Top of EXERCISE DATA

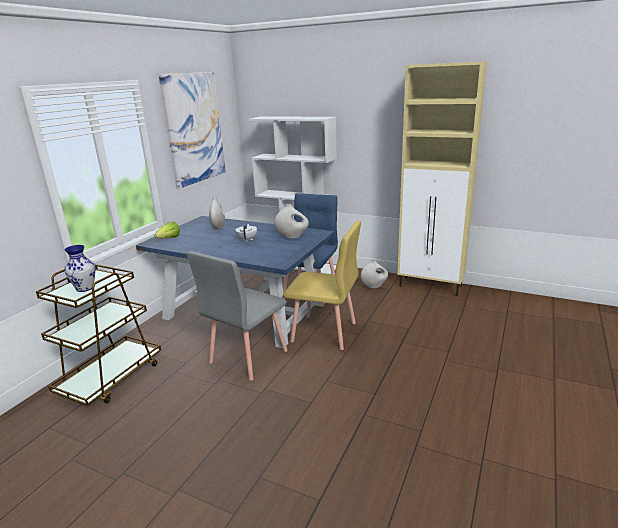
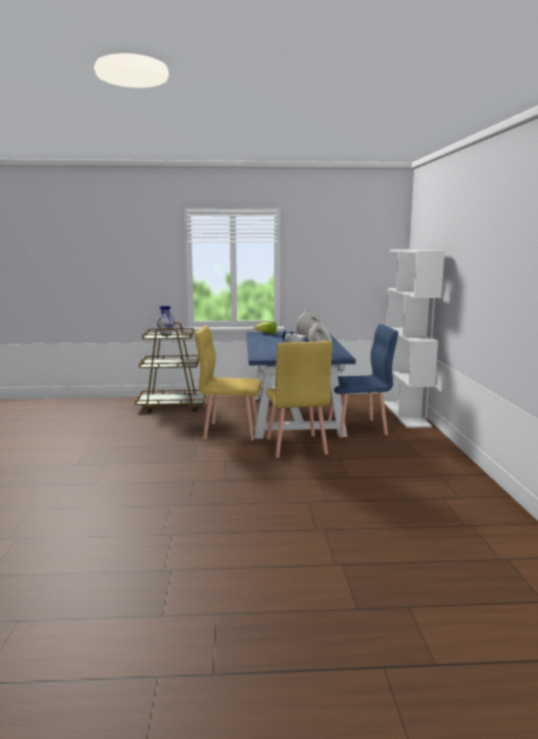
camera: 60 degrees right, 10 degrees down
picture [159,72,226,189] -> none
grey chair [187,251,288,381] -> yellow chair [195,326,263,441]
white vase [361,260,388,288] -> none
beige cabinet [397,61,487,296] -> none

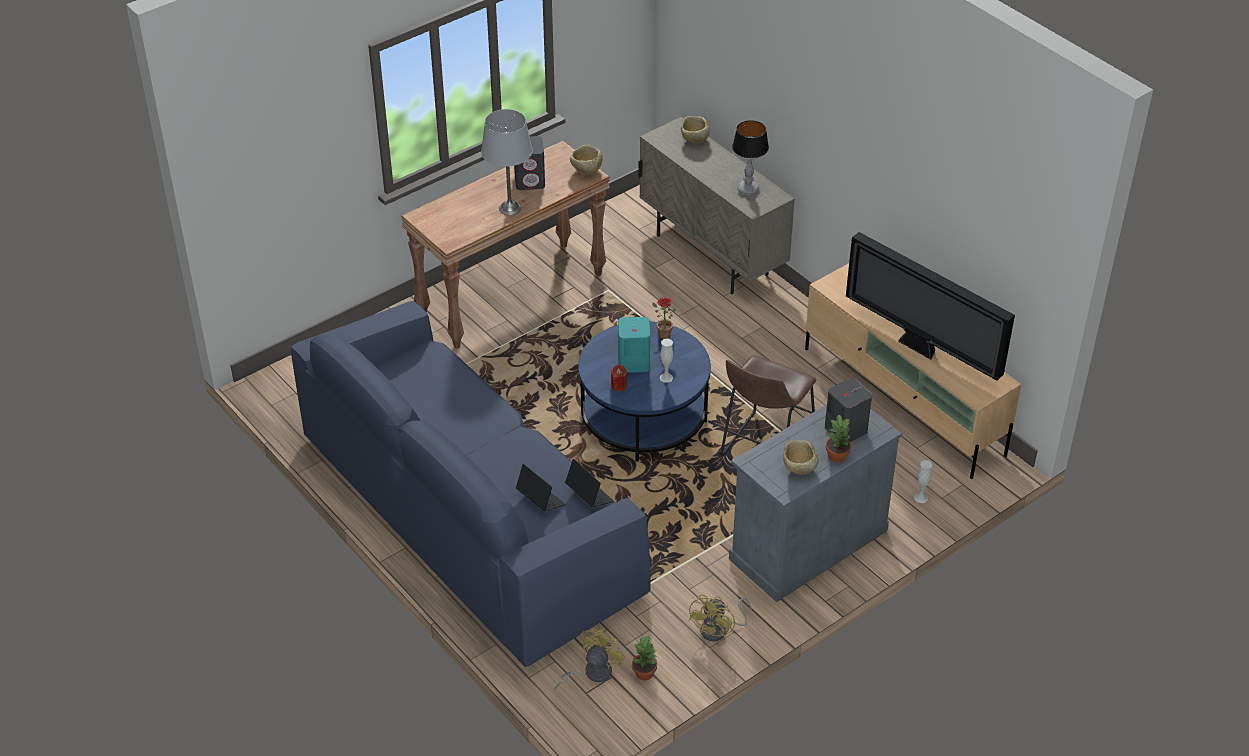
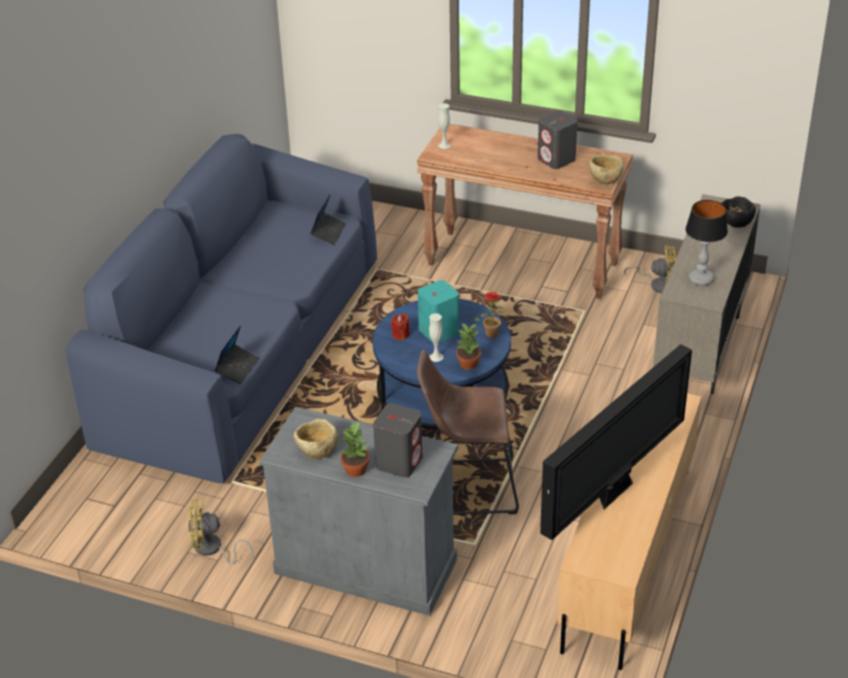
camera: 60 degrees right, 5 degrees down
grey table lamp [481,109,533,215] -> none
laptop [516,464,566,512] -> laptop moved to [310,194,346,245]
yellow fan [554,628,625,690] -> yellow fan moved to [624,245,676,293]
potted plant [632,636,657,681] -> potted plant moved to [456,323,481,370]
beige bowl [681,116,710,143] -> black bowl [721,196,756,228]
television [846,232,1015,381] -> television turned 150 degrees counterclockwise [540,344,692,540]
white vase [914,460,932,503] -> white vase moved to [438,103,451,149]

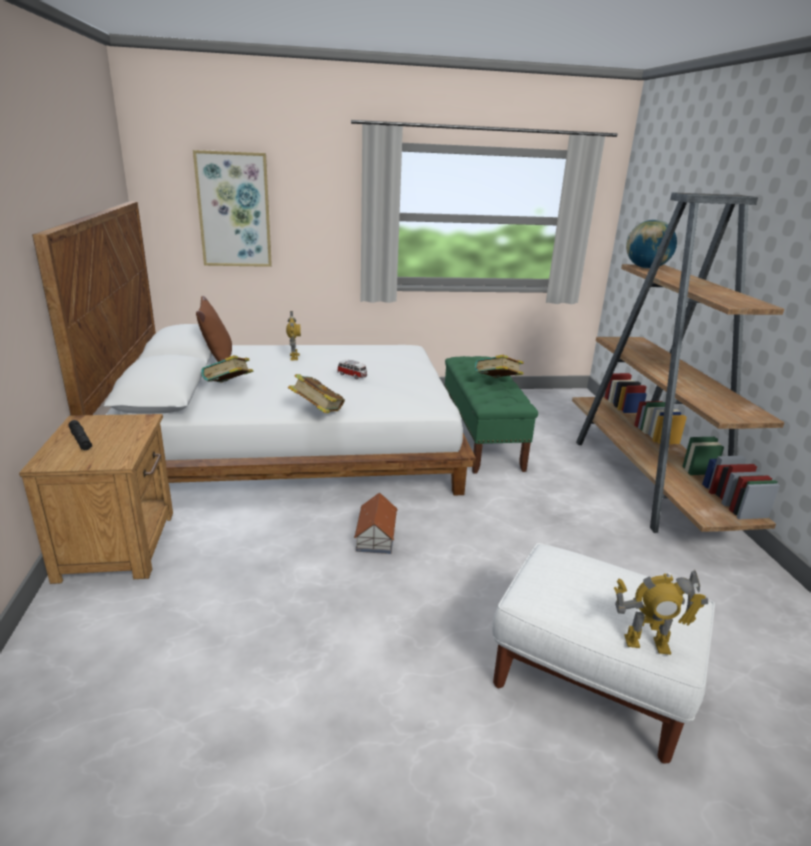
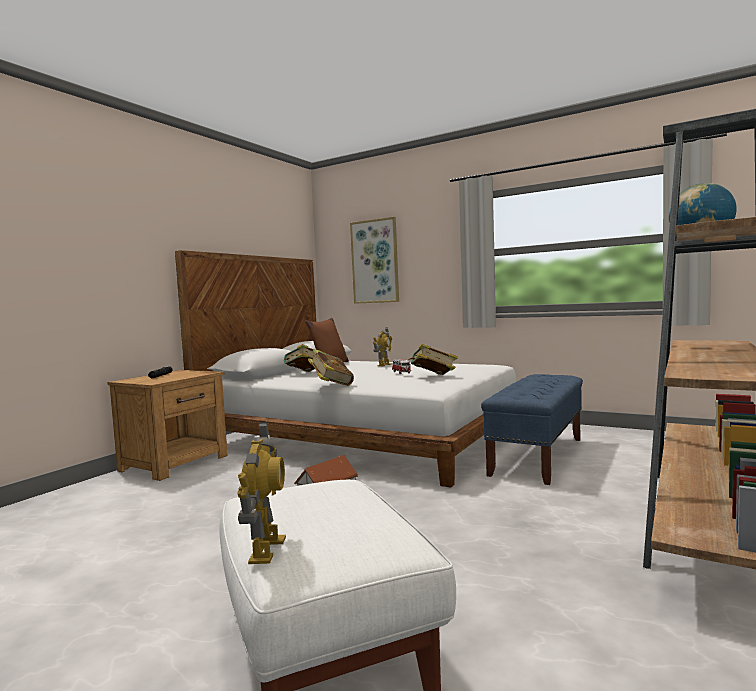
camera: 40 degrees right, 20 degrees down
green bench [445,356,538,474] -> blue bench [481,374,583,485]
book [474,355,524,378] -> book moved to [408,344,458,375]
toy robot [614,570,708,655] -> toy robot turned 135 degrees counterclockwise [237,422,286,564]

Bottom of EXERCISE DATA

## [TASK GOAL]
Since the copy should hold text only, set down each record exactly and leave the pictures out.

## [RESPONSE TO THIS TASK]
camera: 60 degrees right, 10 degrees down
picture [159,72,226,189] -> none
grey chair [187,251,288,381] -> yellow chair [195,326,263,441]
white vase [361,260,388,288] -> none
beige cabinet [397,61,487,296] -> none

camera: 60 degrees right, 5 degrees down
grey table lamp [481,109,533,215] -> none
laptop [516,464,566,512] -> laptop moved to [310,194,346,245]
yellow fan [554,628,625,690] -> yellow fan moved to [624,245,676,293]
potted plant [632,636,657,681] -> potted plant moved to [456,323,481,370]
beige bowl [681,116,710,143] -> black bowl [721,196,756,228]
television [846,232,1015,381] -> television turned 150 degrees counterclockwise [540,344,692,540]
white vase [914,460,932,503] -> white vase moved to [438,103,451,149]

camera: 40 degrees right, 20 degrees down
green bench [445,356,538,474] -> blue bench [481,374,583,485]
book [474,355,524,378] -> book moved to [408,344,458,375]
toy robot [614,570,708,655] -> toy robot turned 135 degrees counterclockwise [237,422,286,564]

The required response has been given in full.